- Born: Lady Marina Charlotte Alexandra Katharine Helen Windsor 30 September 1992 (age 33) Cambridge, England
- Education: St Mary's School Ascot University of Edinburgh
- Occupation: Philanthropist
- Spouse: Nico Macauley ​(m. 2026)​
- Parents: George Windsor, Earl of St Andrews (father); Sylvana Tomaselli (mother);
- Family: House of Windsor

= Lady Marina Windsor =

British noblewoman

Lady Marina Charlotte Alexandra Katharine Helen Macauley (née Windsor; born 30 September 1992) is a British philanthropic executive and relative of the British royal family. Although she is a great-great-granddaughter of King George V, and a second cousin once removed of King Charles III, she was removed from the line of succession to the British throne in 2008 after being confirmed into the Roman Catholic Church. She works as a philanthropic executive at The Big Give.

== Early life, family, and education ==
Lady Marina Charlotte Alexandra Katharine Helen Windsor was born on 30 September 1992 at the Rosie Hospital in Cambridge, Cambridgeshire, the second child of George Windsor, Earl of St Andrews, a diplomat and member of the House of Windsor, and Sylvana Tomaselli, a Canadian historian and member of the Austrian-Italian Tomaselli family. Her older brother is Edward Windsor, Lord Downpatrick, and her younger sister is Lady Amelia Windsor. She is a paternal granddaughter of Prince Edward, Duke of Kent, who is a first cousin of Elizabeth II, and Katharine, Duchess of Kent, the only daughter of Sir William Worsley, 4th Baronet. Windsor is named after her great-grandmother Princess Marina of Greece and Denmark.

Windsor was christened on 21 January 1993 in a Church of England ceremony by William Booth, the sub-dean of the Chapel Royal at St James's Palace. Her godparents are Lady Ralph Kerr, Katherine Ruth Panter, William Hanbury-Tenison, and Sasha Poklewski-Koziell.
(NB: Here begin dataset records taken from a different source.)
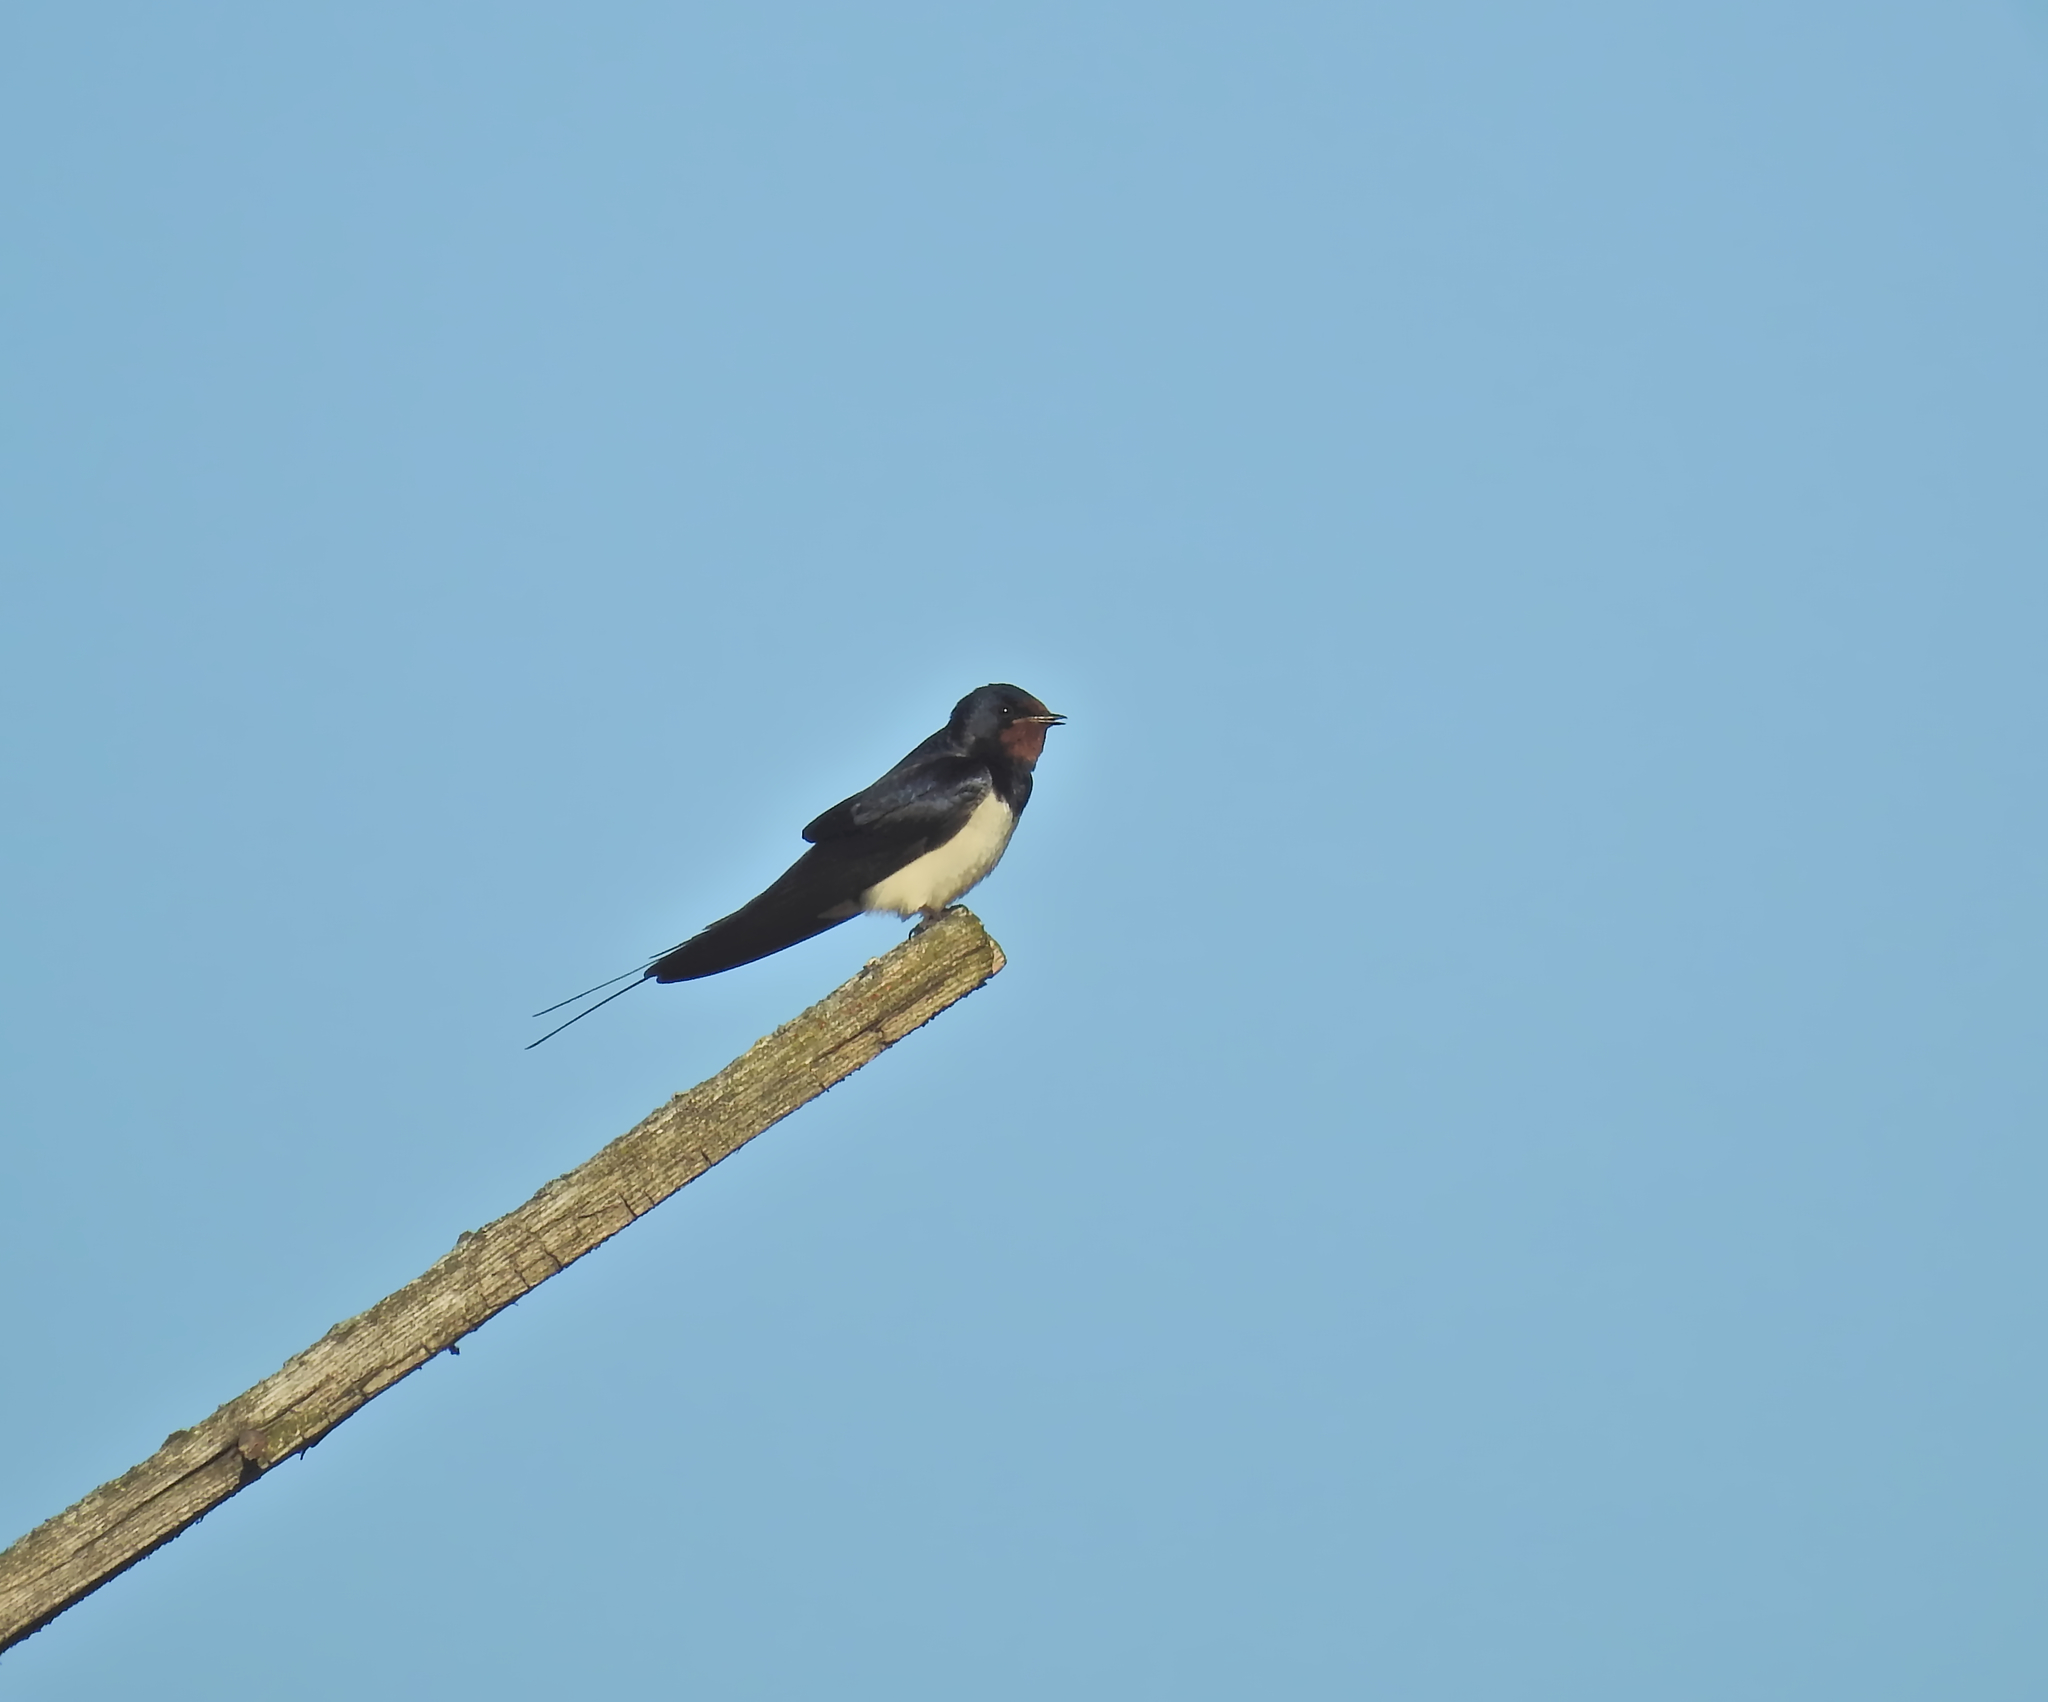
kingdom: Animalia
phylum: Chordata
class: Aves
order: Passeriformes
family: Hirundinidae
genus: Hirundo
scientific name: Hirundo rustica
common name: Barn swallow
Windsor attended St Mary's School, Ascot, a Roman Catholic boarding school for girls. She served as deputy head girl at St Mary's. She went on to study French and Portuguese languages at the University of Edinburgh, where she was active in dramatic societies and wrote for the student publication Y-Magazine.

=== Succession rights ===
Until 2008, Windsor was 25th in the line of succession to the British throne. She forfeited her place in the line of succession, under the Act of Settlement 1701, along with her older brother, after being confirmed in the Catholic Church of her mother and paternal grandmother.

== Career ==
In 2010, Windsor modelled for Hardy Amies in Tatler alongside her siblings. She later expressed interest in working in foreign diplomacy and not a modelling career. She has worked on the New Generation festival in Florence. After completing school, she worked for a number of charities including Veterans Aid, Beat Routes Charity, Eco-nnect, and The Big Give, working at the latter as a philanthropic executive.

== Personal life ==
She attended the wedding of her third cousin Prince William, Duke of Cambridge to Catherine Middleton in 2011.

In May 2012, Windsor travelled to Thailand, where she trained in Muay Thai boxing.

She announced her engagement to Nico Macauley, an account executive, on 8 June 2025. Macauley is a great-grandson of William Berry, 1st Viscount Camrose, and a maternal first cousin of the actor Joshua Sasse. The couple were married on 17 June 2026 in a Roman Catholic ceremony at Ampleforth Abbey Church.. They held a further wedding celebration on 20 June at All Saints' Church, Hovingham. For this service, she wore a Larissa Von Planta design and a tiara passed down by Queen Mary to her great-grandmother, Princess Marina.